Search code examples
sqlrelational-database

Are these two database queries logically equivalent?


I have a query with an OR that runs poorly (i.e. a cost of 138 units):

SELECT *
FROM Customers
WHERE (FirstName LIKE 'Ian%') OR (LastName LIKE 'Boyd%')

But this query that returns the same runs much better (i.e. 0.6 units):

SELECT *
FROM Customers
WHERE (FirstName LIKE 'Ian%')

UNION

SELECT *
FROM Customers
WHERE (LastName LIKE 'Boyd%')

These two queries are logically equivalent or identical--from the standpoint of what information I'm asking the relational database engine for. But if that's the case, the modern sophisticated query optimizer should understand all this, and not run the query any differently. And yet it does; which we know we can all chalk up to quirky query optimizers. So maybe they're not equivalent.

Are these two database queries logically equivalent?

CREATE TABLE Customers 
( 
    FirstName varchar(50) NOT NULL,
    LastName varchar(50) NOT NULL
)

CREATE INDEX IX_Customers_FirstName ON Customers (FirstName);
CREATE INDEX IX_Customers_LastNmae  ON Customers (LastName);

Solution

  • The two are logically identical assuming that customers has no duplicate rows. This is a reasonable assumption.

    The UNION version is faster probably because the SQL engine can use indexes for the LIKE patterns -- they don't begin with a wildcard.

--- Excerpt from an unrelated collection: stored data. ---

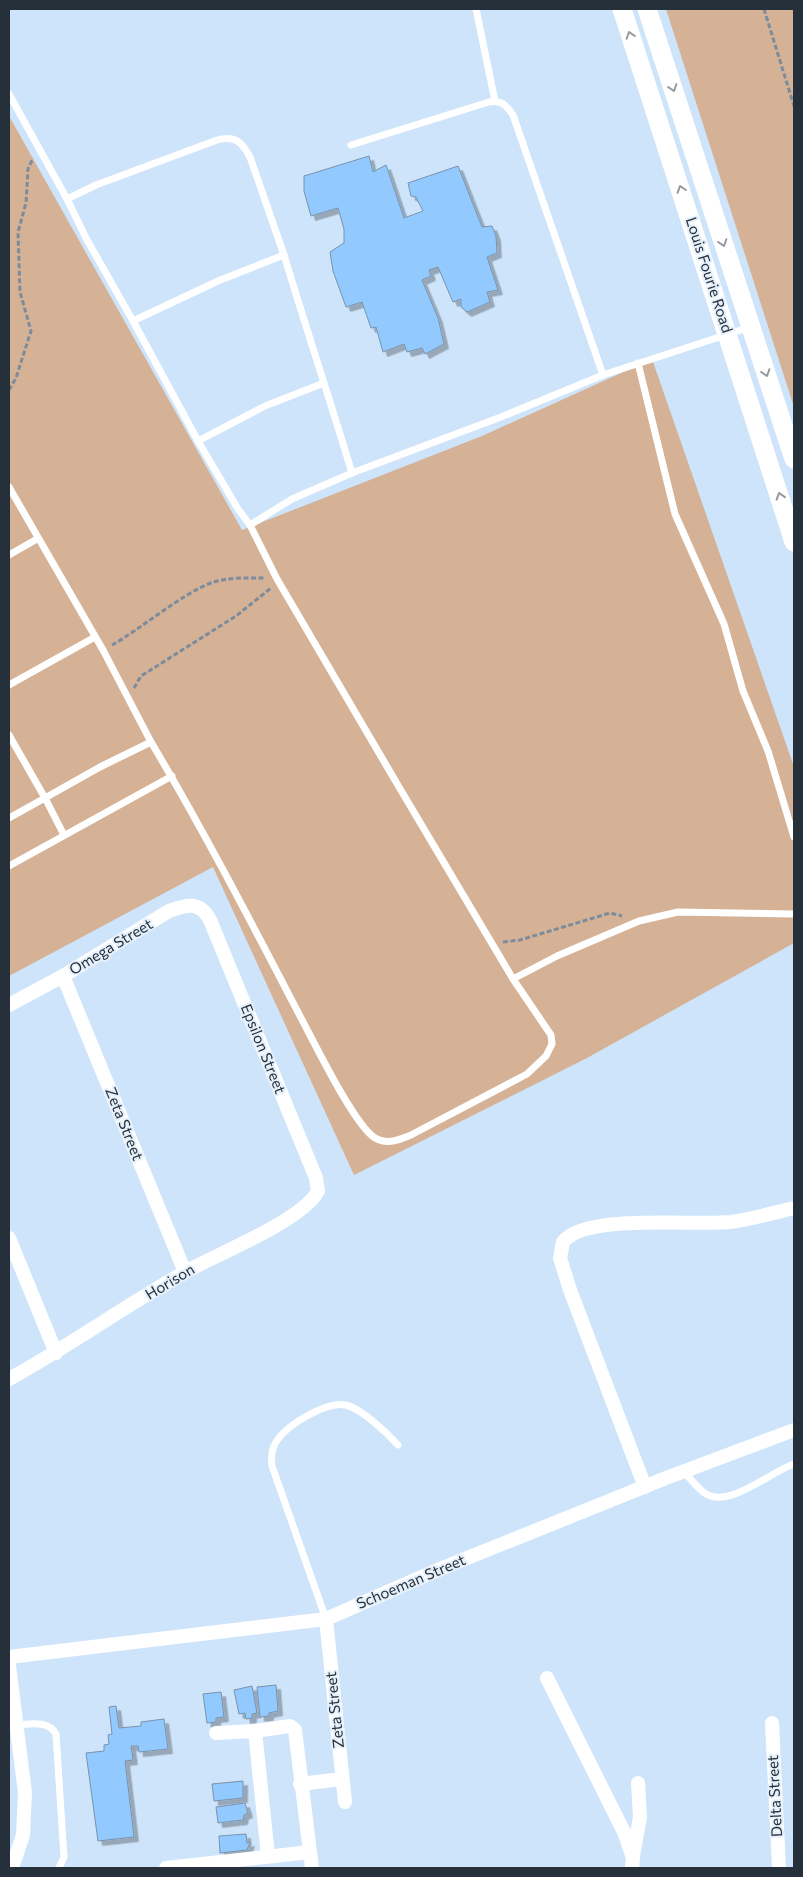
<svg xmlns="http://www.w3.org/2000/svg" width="803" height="1877" font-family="Commissioner,sans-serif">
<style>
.green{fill:#d5b195}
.building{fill:#92c9fe;stroke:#7992ab;filter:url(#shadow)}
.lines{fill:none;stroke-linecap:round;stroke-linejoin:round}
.path{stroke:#7c8c9d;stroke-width:3;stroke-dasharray:5 2.5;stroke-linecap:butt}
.lane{stroke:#fff;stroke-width:7}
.street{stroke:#fff;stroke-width:14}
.secondary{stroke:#fff;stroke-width:19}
.oneway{stroke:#92989c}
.labels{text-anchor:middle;stroke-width:4;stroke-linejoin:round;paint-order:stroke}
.street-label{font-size:15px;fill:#25303a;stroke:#e5f0fb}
</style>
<defs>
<filter id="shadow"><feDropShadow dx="4.5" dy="4.5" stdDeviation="0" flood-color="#0004"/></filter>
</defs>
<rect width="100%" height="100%" fill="#cee4fa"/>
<!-- green -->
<g class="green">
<path d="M666,9H794V407Z"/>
<path d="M9,116L242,530L482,436L652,359L794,767V943L587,1058L354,1175L213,867L9,976Z"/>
</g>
<!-- building -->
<g class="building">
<path d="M369,156L373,172L386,165L404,218L423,211L416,197L411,196L408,183L458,166L482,227L492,226L496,236L497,253L487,257L498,290L487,292L490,302L467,312L461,307V299L453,302L438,267L429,270L431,276L422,280L438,318L444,344L425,354L422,348L407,352L404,344L383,352L376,327L371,328L362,302L346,307L333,271L330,252L344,243V229L338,208L311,216L304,191V176Z"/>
<path d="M276,1685L278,1711L269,1713V1716L260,1717L257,1687Z"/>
<path d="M252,1686L257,1713L252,1714V1718L246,1719L245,1713L239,1714L234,1690Z"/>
<path d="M221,1692L224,1717L216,1718V1722L207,1723L203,1694Z"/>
<path d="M116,1706L119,1728L141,1726V1722L164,1719L168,1749L139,1752L138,1746H131L133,1760L125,1761L134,1837L98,1841L86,1753L104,1751V1745L109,1744L108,1735L112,1734L109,1707Z"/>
<path d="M243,1781V1798L214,1801L212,1784Z"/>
<path d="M245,1803L248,1813L244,1815L243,1820L218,1823L216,1807Z"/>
<path d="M246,1834L247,1843L250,1842L247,1850L220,1853L219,1836Z"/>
</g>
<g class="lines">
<!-- path -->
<g class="path">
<path d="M764,9L794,106"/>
<path d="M9,390L16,378L31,331L20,292L18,232L26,203L28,169L33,158"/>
<path d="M112,645C141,629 185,591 214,582C230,577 248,578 265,578"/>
<path d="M134,688L141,676L236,616L271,588"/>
<path d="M503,942L520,940L610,913L622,916"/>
</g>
<!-- lane -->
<g class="lane">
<path d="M476,9L495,101"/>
<path d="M9,94L67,199"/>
<path d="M351,145L489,102C502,100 506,105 513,115L603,375L750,327"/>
<path d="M133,321L86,238L67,199L96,185L217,140C235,135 242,142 250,157L284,255"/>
<path d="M638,363L675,514L724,624L743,691L768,751L794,837"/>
<path d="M324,383L265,406L198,441L133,321L218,281L284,255C306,328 330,400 352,473"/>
<path d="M198,441L238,509L250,525"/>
<path d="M9,487L103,650L151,742L100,767L45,798L9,735"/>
<path d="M9,555L37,539"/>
<path d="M9,685L95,637"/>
<path d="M151,742C204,831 252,924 300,1016C313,1040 354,1125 375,1138C387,1145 399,1140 411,1135L527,1074L546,1056L552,1044L551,1035L513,979L399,787L277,579L250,525L292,499L352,473L501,417L603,375"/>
<path d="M9,818L45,798L64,835"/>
<path d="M9,866L172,776"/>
<path d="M513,979L557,956L639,921L678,912L794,914"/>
<path d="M684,1472C691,1479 698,1489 706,1494C730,1508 770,1472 794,1464"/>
<path d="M326,1619L272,1466C271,1458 271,1451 275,1444C284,1426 326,1401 346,1405C362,1409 387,1433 398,1445"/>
<path d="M16,1725C31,1724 48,1720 56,1734L64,1857L59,1868"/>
</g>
<!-- street -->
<g class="street">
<path d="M63,976L185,1272"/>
<path d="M9,1005L63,976L169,911C187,904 200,901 210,920L316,1178L318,1191C302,1221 217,1254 185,1272C125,1306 69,1346 9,1379"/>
<path d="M9,1238L56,1353"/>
<path d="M645,1487L570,1290L560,1258L563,1242C585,1213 695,1226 731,1222C752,1219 773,1213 794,1208"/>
<path d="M326,1619L345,1802"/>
<path d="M9,1657L326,1619L440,1569L666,1478L794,1430"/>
<path d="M9,1665L25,1793L23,1835L12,1868"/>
<path d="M547,1678L624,1832L633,1858L632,1868"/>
<path d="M772,1723L779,1868"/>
<path d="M216,1733L255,1731"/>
<path d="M300,1784L342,1779"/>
<path d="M268,1856L255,1731L290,1726L295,1730L312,1868"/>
<path d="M633,1856L640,1817L638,1783"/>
<path d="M166,1868L310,1852"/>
</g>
<!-- secondary -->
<g class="secondary">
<path d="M622,9L794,542"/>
<path d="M647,9L794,459"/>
</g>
</g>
<!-- one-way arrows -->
<defs><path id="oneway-chevron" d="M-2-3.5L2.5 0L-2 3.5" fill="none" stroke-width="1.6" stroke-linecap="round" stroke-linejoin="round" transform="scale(1.25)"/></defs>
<g class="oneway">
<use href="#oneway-chevron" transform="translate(630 35) rotate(-108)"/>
<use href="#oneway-chevron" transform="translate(673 88) rotate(72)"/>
<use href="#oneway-chevron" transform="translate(681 189) rotate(-108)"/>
<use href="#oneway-chevron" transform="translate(723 243) rotate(72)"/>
<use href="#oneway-chevron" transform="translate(766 373) rotate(72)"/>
<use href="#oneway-chevron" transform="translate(780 496) rotate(-107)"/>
</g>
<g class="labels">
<!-- street labels -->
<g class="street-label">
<text transform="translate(709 275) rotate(72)" y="5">Louis Fourie Road</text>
<text transform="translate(111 947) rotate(-31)" y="5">Omega Street</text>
<text transform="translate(263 1049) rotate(68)" y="5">Epsilon Street</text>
<text transform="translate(124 1124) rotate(68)" y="5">Zeta Street</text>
<text transform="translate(170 1282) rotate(-31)" y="5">Horison</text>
<text transform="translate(411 1582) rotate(-23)" y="5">Schoeman Street</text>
<text transform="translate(335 1710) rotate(-96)" y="5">Zeta Street</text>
<text transform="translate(775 1796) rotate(-93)" y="5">Delta Street</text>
</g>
</g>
<!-- border -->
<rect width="803" height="1877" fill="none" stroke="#25303a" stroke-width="20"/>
</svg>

    A faster and almost equivalent version is:

    SELECT *
    FROM Customers
    WHERE FirstName LIKE 'Ian%'
    UNION ALL
    SELECT *
    FROM Customers
    WHERE LastName LIKE 'Boyd%' AND FirstName NOT LIKE 'Ian%';
    

    The only issue here is if FirstName is NULL. In that case, the logic would filter out even matching last names. An exact equivalent needs to take this into account:

    SELECT *
    FROM Customers
    WHERE FirstName LIKE 'Ian%'
    UNION ALL
    SELECT *
    FROM Customers
    WHERE LastName LIKE 'Boyd%' AND
          (FirstName NOT LIKE 'Ian%' OR FirstName IS NULL);
    

    These versions should be faster because they use UNION ALL and not UNION. The latter incurs overhead for removing duplicates. However, the WHERE clause removes those duplicates without having to look across rows.